À Bordeaux, la manifestation, qui a rassemblé environ 2 000 personnes selon Sud-Ouest, a démarré sous tension avec une bagarre entre CNT et CGT puis a été émaillée de quelques affrontements.
• À Lyon, 2 000 personnes selon la police, 7 000 selon la CGT, sont parties en fin de matinée de l’ancienne gare des Brotteaux pour rejoindre la place Bellecour. Surtout, « il n’y a plus une seule goutte d’essence qui sort de la raffinerie Total de Feyzin », affirme Rue89Lyon. « En fonction de la mobilisation, dans 72 heures, on pourrait arrêter l’exploitation », précise Frédéric Seguin, le secrétaire FO (majoritaire) du comité d’entreprise de la raffinerie.

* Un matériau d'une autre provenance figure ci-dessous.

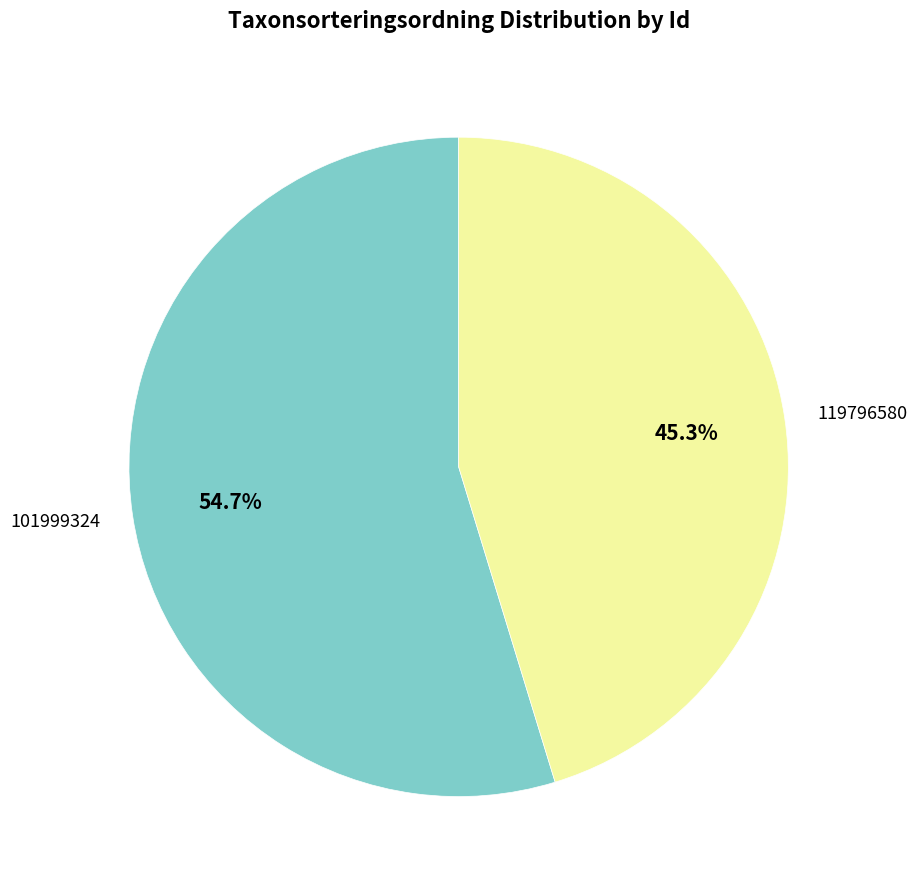

Is it true that 101999324 is 44% of the pie?

False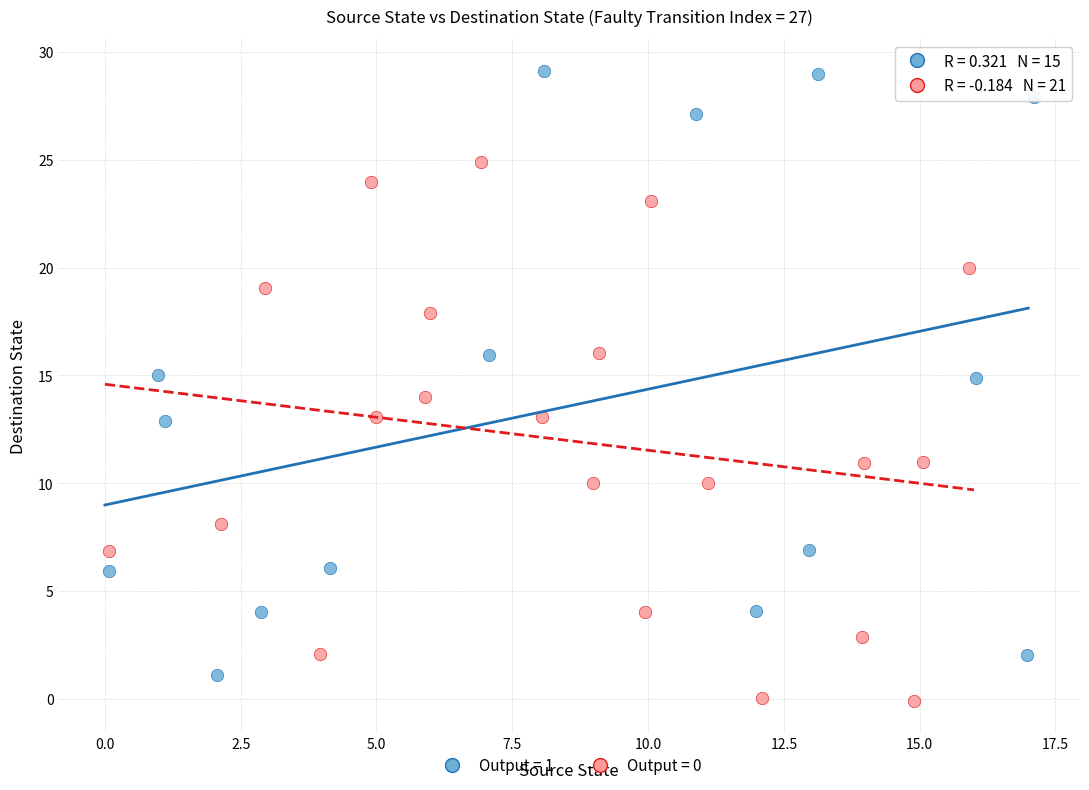

Which series contains the highest Y value?

Output = 1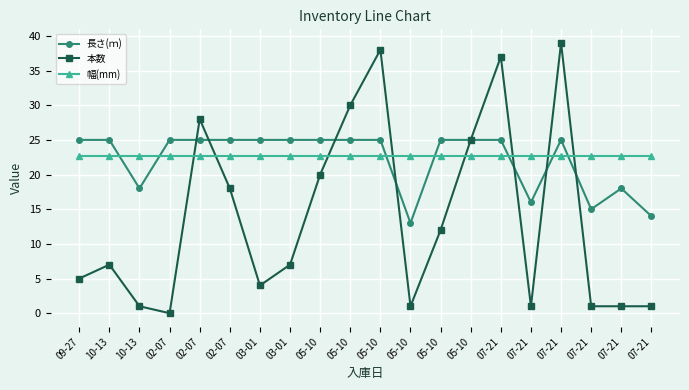

What is the difference between the maximum and second lowest values in the 長さ(ｍ) series?

11.0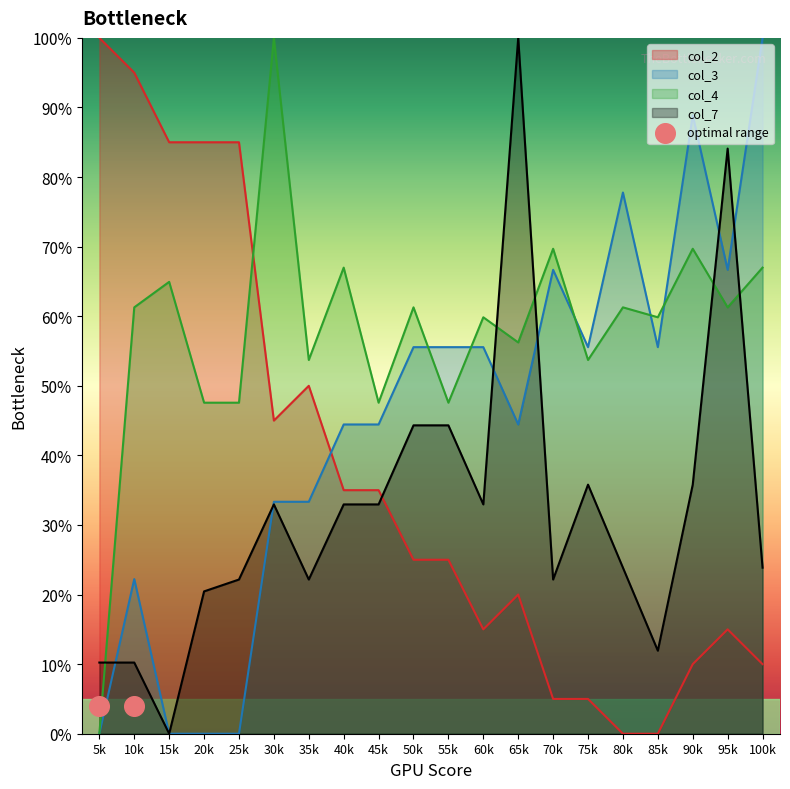

What is the total value across all series at 5k?

1.1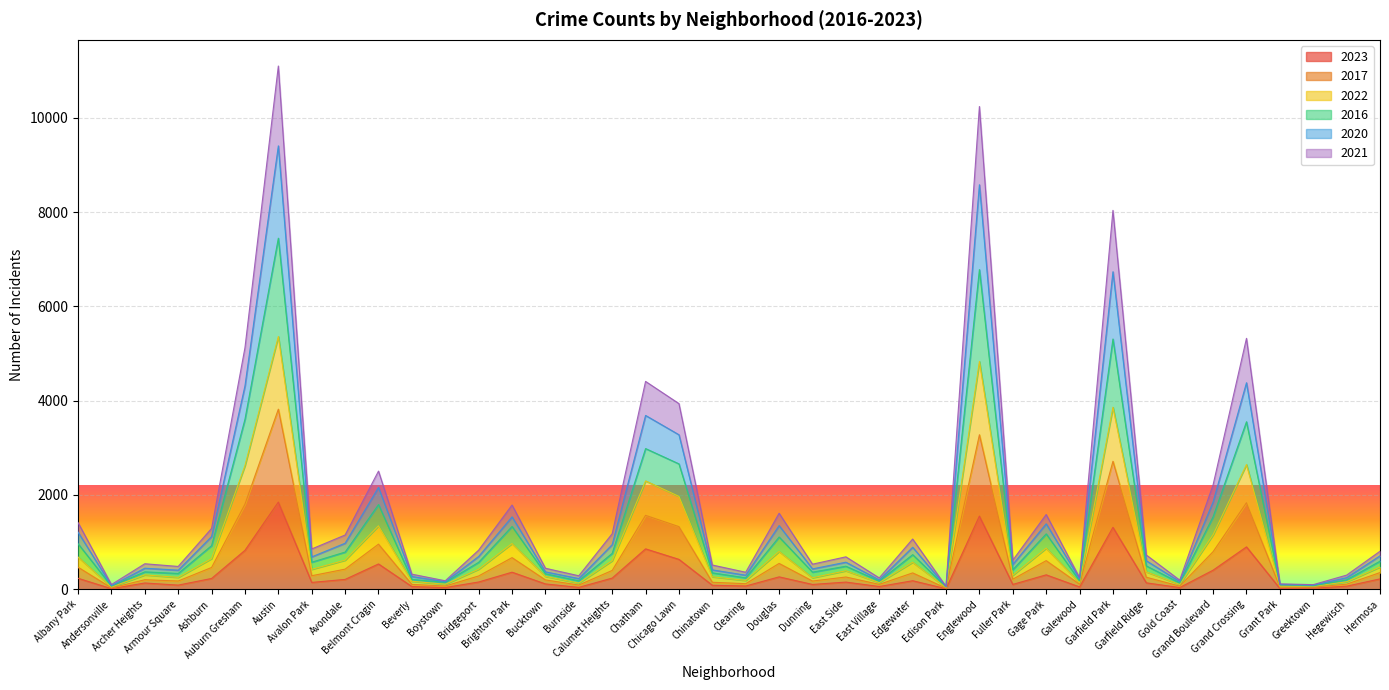

Which series has the widest spread of values?

2020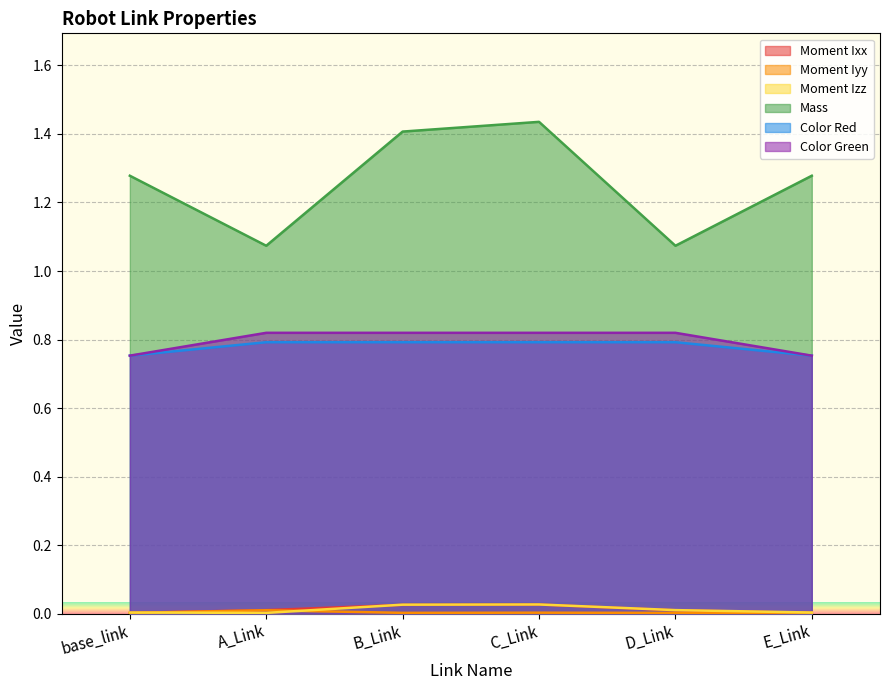

Reading left to right, transcribe all the data shown in this chart.

Moment Ixx: 0.0	0.0	0.0	0.0	0.0	0.0
Moment Iyy: 0.0	0.0	0.0	0.0	0.0	0.0
Moment Izz: 0.0	0.0	0.0	0.0	0.0	0.0
Mass: 1.3	1.1	1.4	1.4	1.1	1.3
Color Red: 0.8	0.8	0.8	0.8	0.8	0.8
Color Green: 0.8	0.8	0.8	0.8	0.8	0.8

• À Marseille, entre 6 200 (selon la police) et 80 000 (selon les syndicats) personnes ont défilé du Vieux- Port à la place Castellane. « Aujourd’hui le mouvement s’intensifie, comme au port où un arrêt de travail de 72 heures a été voté. La réaction de François Hollande n’arrange rien. Il joue le tout pour le tout, c’est dangereux pour le pays », estime Pascal Galéoté, secrétaire général CGT du port de Marseille. En fin de manifestation, « deux cents jeunes casseurs ont été à l’origine de jets de projectiles sur les forces de l’ordre et ont envahi les voies ferrées entre les gares de la Blancarde et de Saint-Charles, occasionnant une interruption du trafic ferroviaire durant une heure », a indiqué la préfecture de police dans un communiqué. Cinquante personnes ont été contrôlées et huit interpellées.
Des barrages routiers ont eu lieu à Fos-sur- Mer et Vitrolles.
• À Grenoble, le cortège est parti de la gare à 10 heures. La préfecture évoque 1 600 manifestants contre 7 000 selon les syndicats. Après la manifestation, des jeunes se sont dirigés vers le lycée Champollion, relate France 3, puis jusqu’au boulevard Joseph-Vallier où les manifestants comptaient bloquer les accès à l’A480 à hauteur du pont de Catane. Là, un cordon de CRS les a arrêtés et, pendant une petite heure, les deux camps se sont regardés en chiens de faïence.
• Un millier de manifestants se sont réunis à Bayonne.
À la SNCF, la CGT-cheminots et SUD-rail appellent à la grève reconductible à la fois pour peser dans les négociations sur les conditions de travail des cheminots et protester contre le projet de loi. Les organisations ont opté pour des modalités différentes de grève, chaque mercredi et jeudi pour la CGTCheminots et tous les jours pour Sud-Rail.
Le trafic aérien devrait être perturbé jeudi avec l’appel à la grève lancé par l’Usac-CGT, premier syndicat de la Direction générale de l’aviation civile (DGAC). L’impact sur la navigation aérienne devrait être connu mardi. Mercredi 18 mai, une manifestation à l’appel des syndicats policiers à Paris ainsi qu’une série d’actions contre les violences policières risquent d’occuper l’agenda dans la capitale.